_TEXT FOR ANALYSIS_:
────
Brewers pitcher Doug Davis was scratched from his Sunday start and placed on the 15-day disabled list with a heart condition called pericarditis, an acute inflammation of the lining around the heart. He is being treated with anti-inflammatory medication and the situation is not life-threatening.
Davis woke up in the wee hours of Saturday morning with discomfort in his chest and, after heartburn medication had no effect, went to the emergency room at Milwaukee’s Frodtert Hospital. He underwent an EKG scan and was seen by Dr. Jim Kleczka, the same specialist who has been working with Brewers broadcaster Bob Uecker in recent weeks.
Of Davis’ condition, Kleczka said, “It can cause pretty intense pain. Fortunately, it’s easily treatable with non-steroidal anti-inflammatory medication, something as simple as ibuprofen can take care of it. Typically, you have to treat for at least 15 days, regardless of symptoms.”
Adam Stern, optioned back to Triple-A Nashville on Saturday, was quickly recalled to take Davis’ spot on the active roster.
Davis spent Saturday night at home and reported feeling much better on Sunday. He will not travel with the Brewers on their weeklong road trip that begins Monday night in Cincinnati.
At first, Davis worried he was having a heart attack. Instead, he has a condition that is caused by a virus like the common cold.
“Bad luck,” Kleczka said. “A lot of people have colds and don’t end up with this. It’s very intense when you get it. It makes you want to sit up and you can’t breathe. Fortunately, it is very easily treated.”
────
_SOURCE MATERIAL_:

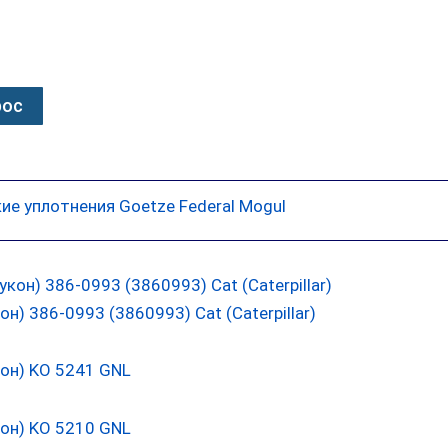
рос
ие уплотнения Goetze Federal Mogul
) 386-0993 (3860993) Cat (Caterpillar)
он) KO 5241 GNL
он) KO 5210 GNL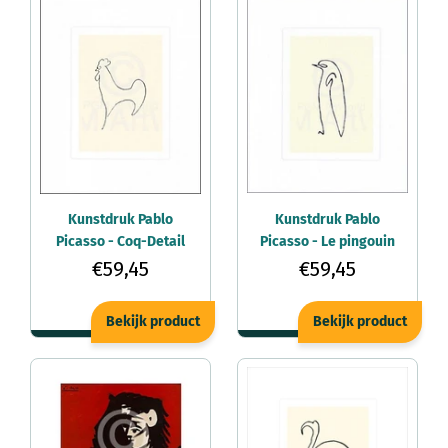
Kunstdruk Pablo
Kunstdruk Pablo
Picasso - Coq-Detail
Picasso - Le pingouin
50x60cm
50x60cm
€59,45
€59,45
Bekijk product
Bekijk product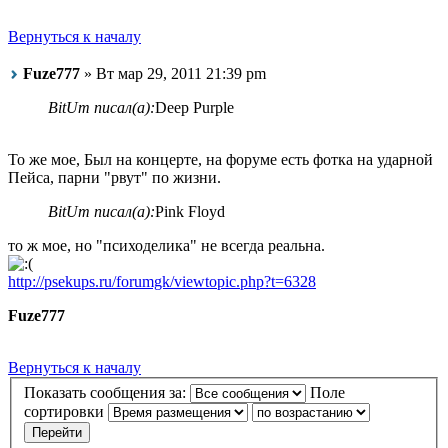
Вернуться к началу
Fuze777
» Вт мар 29, 2011 21:39 pm
BitUm писал(а):
Deep Purple
То же мое, Был на концерте, на форуме есть фотка на ударной
Пейса, парни "рвут" по жизни.
BitUm писал(а):
Pink Floyd
то ж мое, но "психоделика" не всегда реальна.
http://psekups.ru/forumgk/viewtopic.php?t=6328
Fuze777
Вернуться к началу
Показать сообщения за:
Поле
сортировки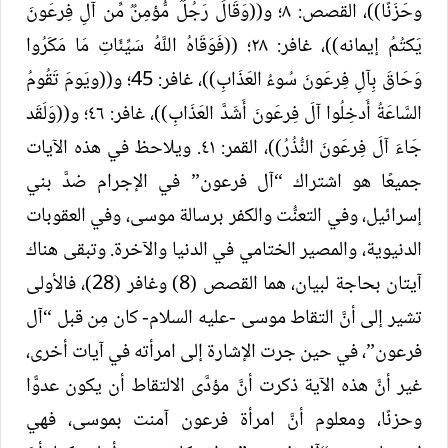
وحَزَنًا))، القصص: ٨؛ و((وَقَالَ رَجُلࣱ مُّؤمِنࣱ مِّن آلِ فِرعَونَ
يَكتُمُ إيمانه))، غافر: ٢٨؛ ((فَوَقَاهُ اللَّهُ سَيِّئَاتِ مَا مَكَرُوا
وَحَاقَ بِآلِ فِرعَونَ سُوءُ العَذَابِ))، غافر: 45؛ و((ويَومَ تَقُومُ
السَّاعَةُ أَدخِلُوا آلَ فِرعَونَ أَشَدَّ العَذَابِ))، غافر: ٤٦؛ و((وَلَقَد
جَاءَ آلَ فِرعَونَ النُّذُرُ))، القمر: ٤١. ويلاحظ في هذه الآيات
جميعًا هو اشتراك “آل فرعون” في الإجرام ضدَّ بني
إسرائيل، وفي التعنُّت والكفر برسالة موسى، وفي العقوبات
الدنيوية، والمصير الختامي في الدنيا والآخرة. وتبقى هناك
آيتان بحاجة لبيان، هما القصص (8) وغافر (28)، فالأولى
تشير إلى أنَّ التقاط موسى -عليه السلام- كان مِن قبل “آل
فرعون”، في حين جرت الإشارة إلى امرأته في آيات أخرى،
غير أنَّ هذه الآية ذكرت أنَّ مؤدَّى الالتقاط أن يكون عدوًّا
وحزنًا، ومعلوم أنَّ امرأة فرعون آمنت بموسى، فهي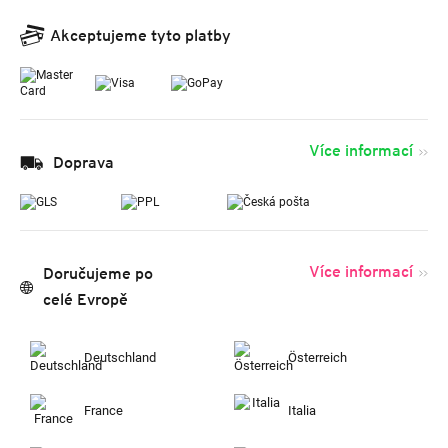
Akceptujeme tyto platby
Více informací
Doprava
Více informací
Doručujeme po
celé Evropě
Deutschland
Österreich
France
Italia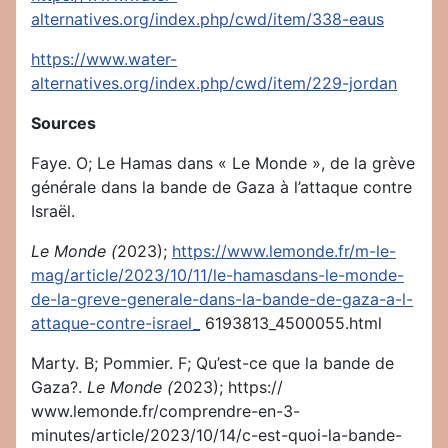
alternatives.org/index.php/cwd/item/338-eaus
https://www.water-
alternatives.org/index.php/cwd/item/229-jordan
Sources
Faye. O; Le Hamas dans « Le Monde », de la grève
générale dans la bande de Gaza à l’attaque contre
Israël.
Le Monde (
2023);
https://www.lemonde.fr/m-le-
mag/article/2023/10/11/le-hamasdans-le-monde-
de-la-greve-generale-dans-la-bande-de-gaza-a-l-
attaque-contre-israel_
6193813_4500055.html
Marty. B; Pommier. F; Qu’est-ce que la bande de
Gaza?.
Le Monde (
2023); https://
www.lemonde.fr/comprendre-en-3-
minutes/article/2023/10/14/c-est-quoi-la-bande-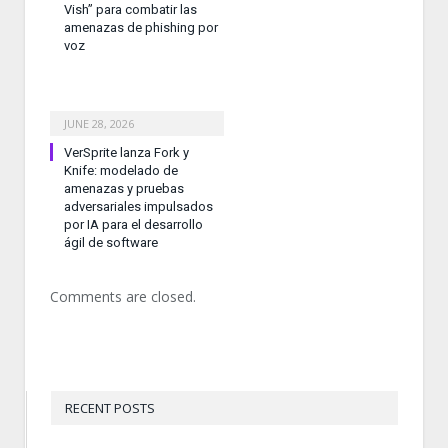
Vish” para combatir las
amenazas de phishing por
voz
JUNE 28, 2026
VerSprite lanza Fork y
Knife: modelado de
amenazas y pruebas
adversariales impulsados
por IA para el desarrollo
ágil de software
Comments are closed.
RECENT POSTS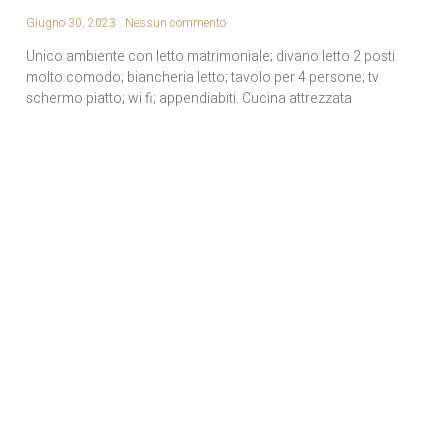
Giugno 30, 2023
Nessun commento
Unico ambiente con letto matrimoniale; divano letto 2 posti
molto comodo; biancheria letto; tavolo per 4 persone; tv
schermo piatto; wi fi; appendiabiti. Cucina attrezzata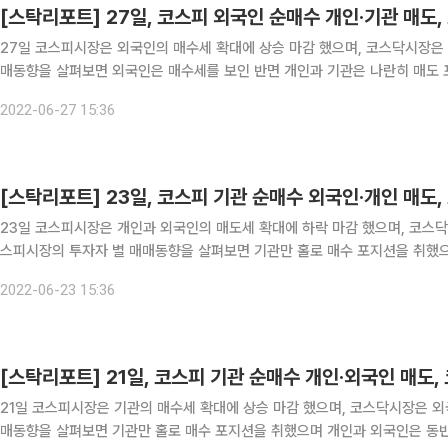
[스탁리포트] 27일, 코스피 외국인 순매수 개인·기관 매도
27일 코스피시장은 외국인의 매수세 확대에 상승 마감 했으며, 코스닥시장은 개인의 매수세에 동
매동향을 살펴보면 외국인은 매수세를 보인 반면 개인과 기관은 나란히 매도 포지션을 취했다. 외국인은 2674
969억 원을, 기관은 2037억 원을 각각 매도했다. 한편, 코스닥시장에선 개
2022-06-27 15:36
[스탁리포트] 23일, 코스피 기관 순매수 외국인·개인 매도
23일 코스피시장은 개인과 외국인의 매도세 확대에 하락 마감 했으며, 코스닥
스피시장의 투자자 별 매매동향을 살펴보면 기관만 홀로 매수 포지션을 취했으
습을 보였다. 기관은 9260억 원을 매수했으며 외국인은 2963억 원을, 개인
2022-06-23 15:36
[스탁리포트] 21일, 코스피 기관 순매수 개인·외국인 매도,
21일 코스피시장은 기관의 매수세 확대에 상승 마감 했으며, 코스닥시장은 외국인의 매수세에 동
매동향을 살펴보면 기관만 홀로 매수 포지션을 취했으며 개인과 외국인은 동반 매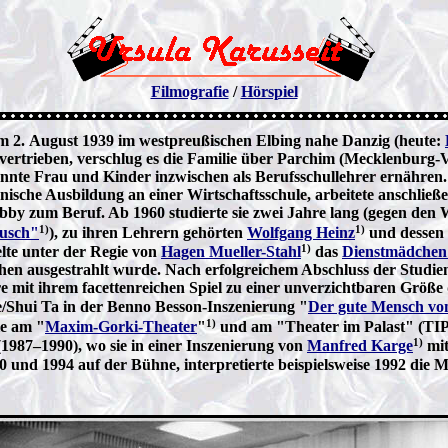
Filmografie
/
Hörspiel
 am 2. August 1939 im westpreußischen Elbing nahe Danzig (heute:
 vertrieben, verschlug es die Familie über Parchim (Mecklenburg-
nnte Frau und Kinder inzwischen als Berufsschullehrer ernähren. 
nische Ausbildung an einer Wirtschaftsschule, arbeitete anschließ
bby zum Beruf. Ab 1960 studierte sie zwei Jahre lang (gegen den W
1)
1)
Busch"
), zu ihren Lehrern gehörten
Wolfgang Heinz
und dessen
1)
lte unter der Regie von
Hagen Mueller-Stahl
das
Dienstmädchen
en ausgestrahlt wurde. Nach erfolgreichem Abschluss der Studien e
 mit ihrem facettenreichen Spiel zu einer unverzichtbaren Größe d
e/Shui Ta in der Benno Besson-Inszenierung "
Der gute Mensch vo
1)
le am "
Maxim-Gorki-Theater
"
und am "Theater im Palast" (TIP). 
1)
1987–1990), wo sie in einer Inszenierung von
Manfred Karge
mit
0 und 1994 auf der Bühne, interpretierte beispielsweise 1992 die 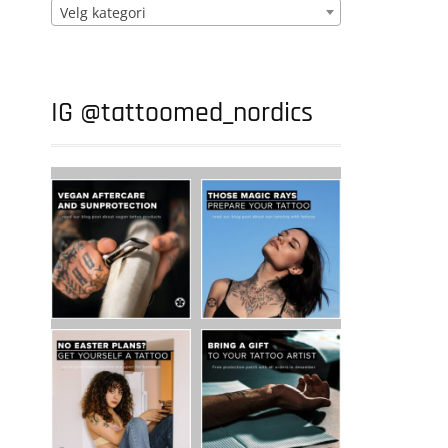
Velg kategori
IG @tattoomed_nordics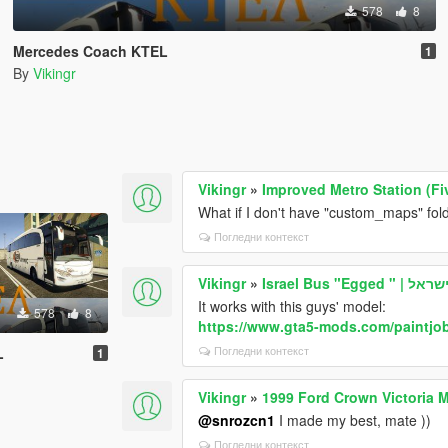
578
8
Mercedes Coach KTEL
1
By
Vikingr
Vikingr
»
Improved Metro Station (F
What if I don't have "custom_maps" fol
Погледни контекст
Vikingr
»
Israel Bus 
It works with this guys' model:
578
8
https://www.gta5-mods.com/paintjob
Погледни контекст
L
1
Vikingr
»
1999 Ford Crown Victoria 
@snrozcn1
I made my best, mate ))
Погледни контекст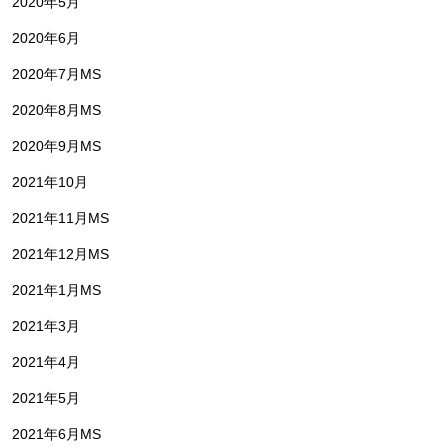
2020年5月
2020年6月
2020年7月MS
2020年8月MS
2020年9月MS
2021年10月
2021年11月MS
2021年12月MS
2021年1月MS
2021年3月
2021年4月
2021年5月
2021年6月MS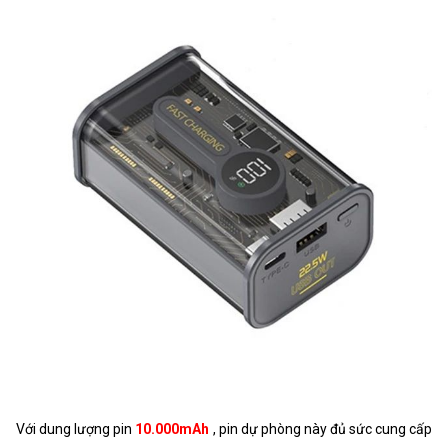
Với dung lượng pin
10.000mAh
, pin dự phòng này đủ sức cung cấp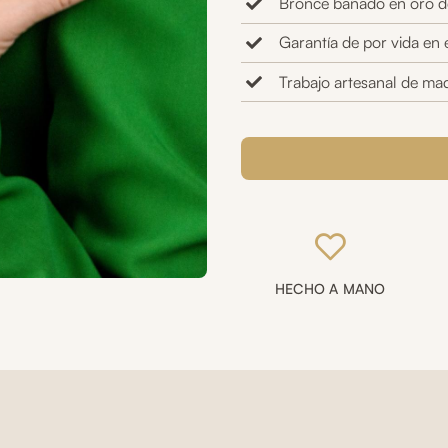
Bronce bañado en oro d
Garantía de por vida en 
Trabajo artesanal de mad
Anillo
graduable
2
esmeraldas
(dedo
índice
de
mano
HECHO A MANO
derecha)
cantidad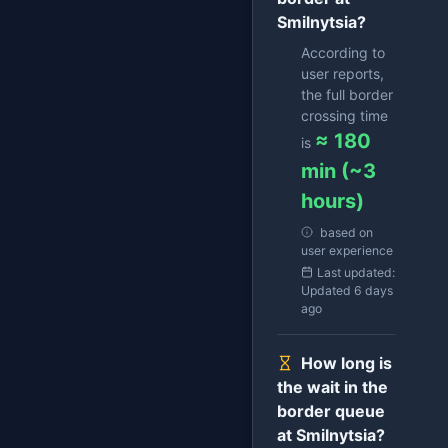
Smilnytsia?
According to
user reports,
the full border
crossing time
≈ 180
is
min (~3
hours)
based on
user experience
Last updated:
Updated 6 days
ago
How long is
the wait in the
border queue
at Smilnytsia?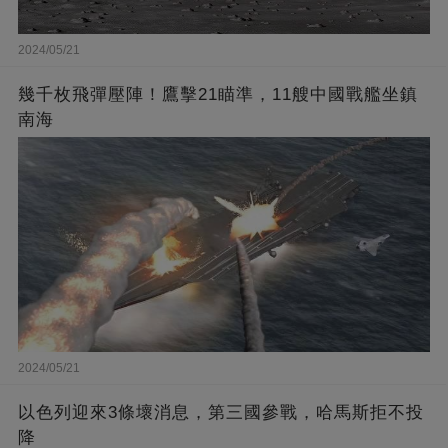
2024/05/21
幾千枚飛彈壓陣！鷹擊21瞄準，11艘中國戰艦坐鎮
南海
2024/05/21
以色列迎來3條壞消息，第三國參戰，哈馬斯拒不投
降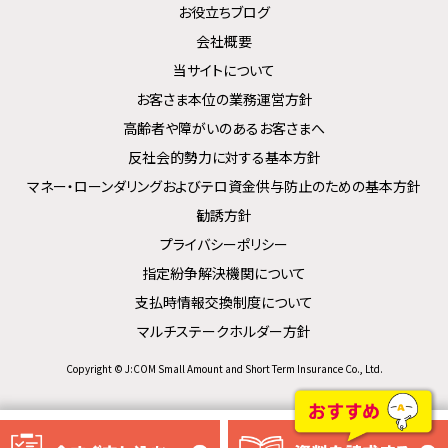
お役立ちブログ
会社概要
当サイトについて
お客さま本位の業務運営方針
高齢者や障がいのあるお客さまへ
反社会的勢力に対する基本方針
マネー・ローンダリングおよびテロ資金供与防止のための基本方針
勧誘方針
プライバシーポリシー
指定紛争解決機関について
支払時情報交換制度について
マルチステークホルダー方針
Copyright © J:COM Small Amount and Short Term Insurance Co., Ltd.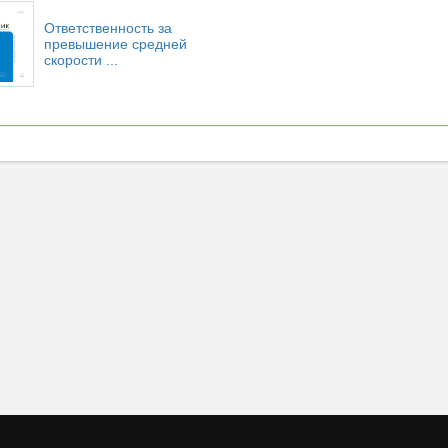
Ответственность за
превышение средней
скорости ...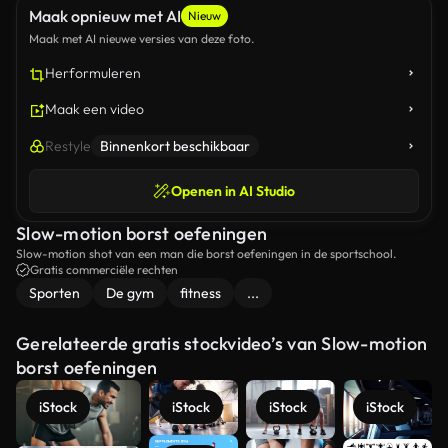
Maak opnieuw met AI
Nieuw
Maak met AI nieuwe versies van deze foto.
Herformuleren
Maak een video
Restyle
Binnenkort beschikbaar
Openen in AI Studio
Slow-motion borst oefeningen
Slow-motion shot van een man die borst oefeningen in de sportschool.
Gratis commerciële rechten
Sporten
De gym
fitness
...
Gerelateerde gratis stockvideo’s van Slow-motion
borst oefeningen
iStock
iStock
iStock
iStock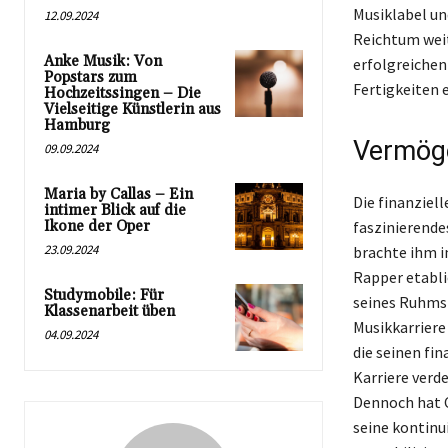
Musiklabel un
12.09.2024
Reichtum weit
Anke Musik: Von
erfolgreichen
Popstars zum
Fertigkeiten 
Hochzeitssingen – Die
Vielseitige Künstlerin aus
Hamburg
Vermög
09.09.2024
Maria by Callas – Ein
Die finanziel
intimer Blick auf die
Ikone der Oper
faszinierende
23.09.2024
brachte ihm i
Rapper etabli
Studymobile: Für
seines Ruhms 
Klassenarbeit üben
Musikkarriere
04.09.2024
die seinen fi
Karriere verd
Dennoch hat C
seine kontinu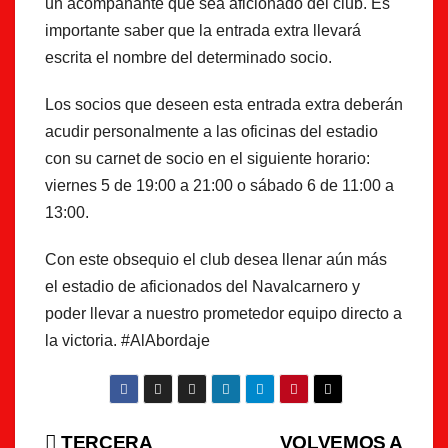
un acompañante que sea aficionado del club. Es
importante saber que la entrada extra llevará
escrita el nombre del determinado socio.
Los socios que deseen esta entrada extra deberán
acudir personalmente a las oficinas del estadio
con su carnet de socio en el siguiente horario:
viernes 5 de 19:00 a 21:00 o sábado 6 de 11:00 a
13:00.
Con este obsequio el club desea llenar aún más
el estadio de aficionados del Navalcarnero y
poder llevar a nuestro prometedor equipo directo a
la victoria. #AlAbordaje
TERCERA
VOLVEMOS A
────
_WORK INSTRUCTIONS_:
A) Answer these questions using the Doug Davis article.
(i) What medicine had no effect on Davis before he went to the emergency room?
(ii) Which player was recalled to take Davis' spot on the active roster?
(iii) In what city does the Brewers' road trip begin?
B) Output the passage of the Doug Davis article starting at "Davis spent Saturday" and ending at "the common cold.".

_EXPECTED RESPONSES_:
A)
(i) Heartburn medication.
(ii) Adam Stern.
(iii) Cincinnati.

B)
Davis spent Saturday night at home and reported feeling much better on Sunday. He will not travel with the Brewers on their weeklong road trip that begins Monday night in Cincinnati.
At first, Davis worried he was having a heart attack. Instead, he has a condition that is caused by a virus like the common cold.